[Lens and sensor metadata]
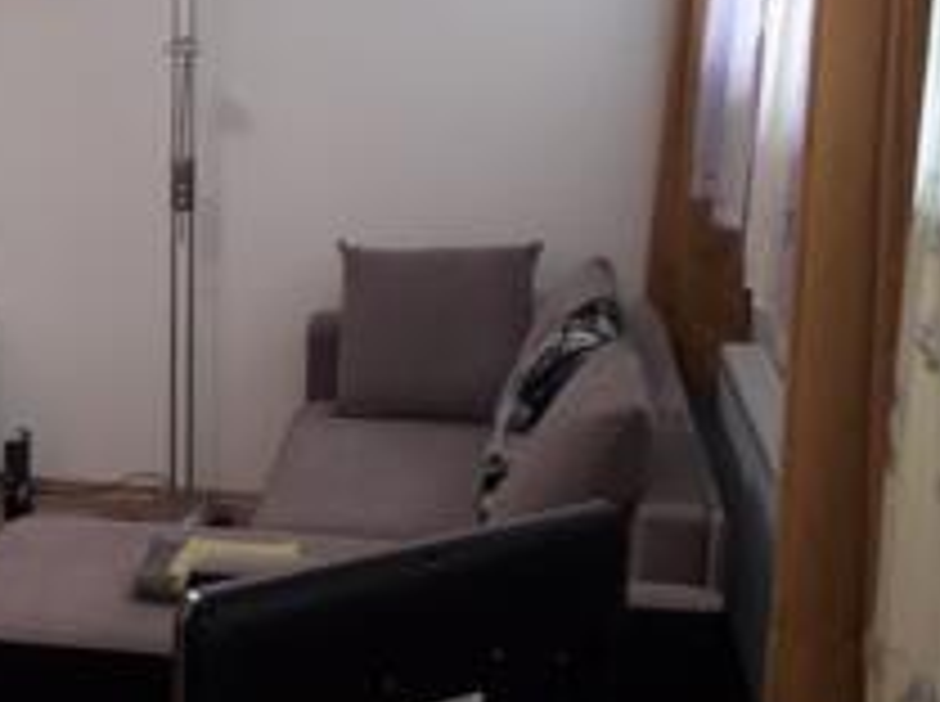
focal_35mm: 76
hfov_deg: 24.8
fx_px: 2060
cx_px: 65
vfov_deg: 19.3
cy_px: 234
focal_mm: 3.6
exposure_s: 1/50
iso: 125
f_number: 1.9
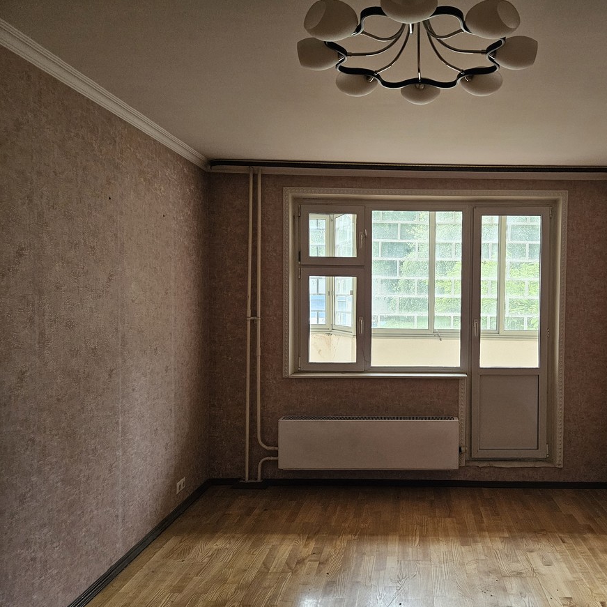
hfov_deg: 55.8
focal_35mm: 28
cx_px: 417
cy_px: 312
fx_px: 555
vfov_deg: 57.3
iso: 640
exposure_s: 1/200
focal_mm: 5.4
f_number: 1.8
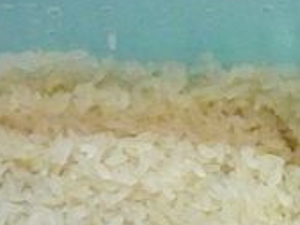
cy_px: 236
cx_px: 343
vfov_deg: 11.5
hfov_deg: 15.1
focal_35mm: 127
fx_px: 1101
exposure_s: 1/50
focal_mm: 5.5
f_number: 2.8
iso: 800
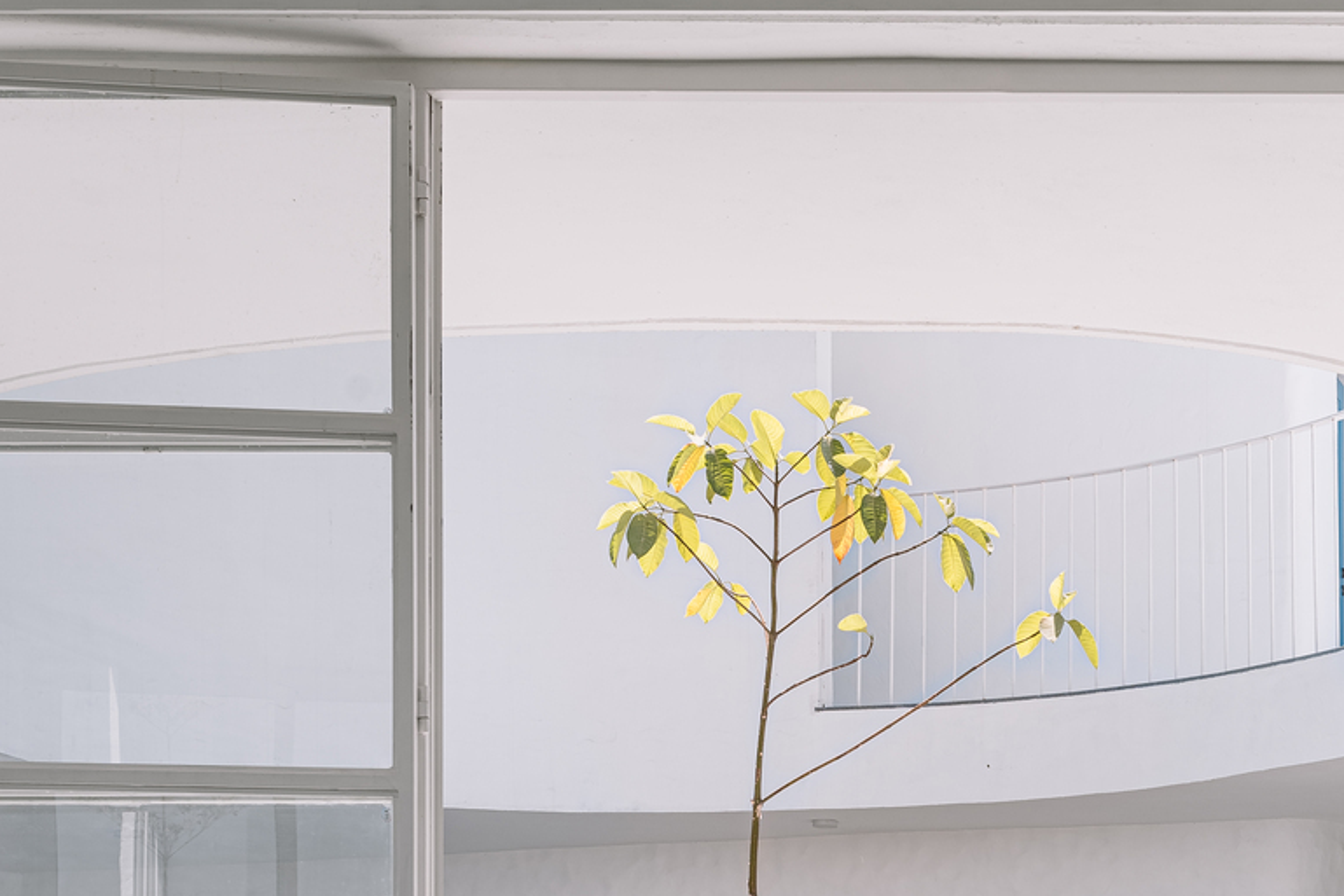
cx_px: 1400
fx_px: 3398
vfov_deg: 14.5
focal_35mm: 91
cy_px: 1087
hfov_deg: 21.4
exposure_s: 1/20
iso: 64
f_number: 10
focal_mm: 35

| TASK STATEMENT |
Word for word, copy every line of the data, excluding any pictures.

| ANSWER BOX |
focal_35mm: 76
hfov_deg: 24.8
fx_px: 2060
cx_px: 65
vfov_deg: 19.3
cy_px: 234
focal_mm: 3.6
exposure_s: 1/50
iso: 125
f_number: 1.9
hfov_deg: 55.8
focal_35mm: 28
cx_px: 417
cy_px: 312
fx_px: 555
vfov_deg: 57.3
iso: 640
exposure_s: 1/200
focal_mm: 5.4
f_number: 1.8
cy_px: 236
cx_px: 343
vfov_deg: 11.5
hfov_deg: 15.1
focal_35mm: 127
fx_px: 1101
exposure_s: 1/50
focal_mm: 5.5
f_number: 2.8
iso: 800
cx_px: 1400
fx_px: 3398
vfov_deg: 14.5
focal_35mm: 91
cy_px: 1087
hfov_deg: 21.4
exposure_s: 1/20
iso: 64
f_number: 10
focal_mm: 35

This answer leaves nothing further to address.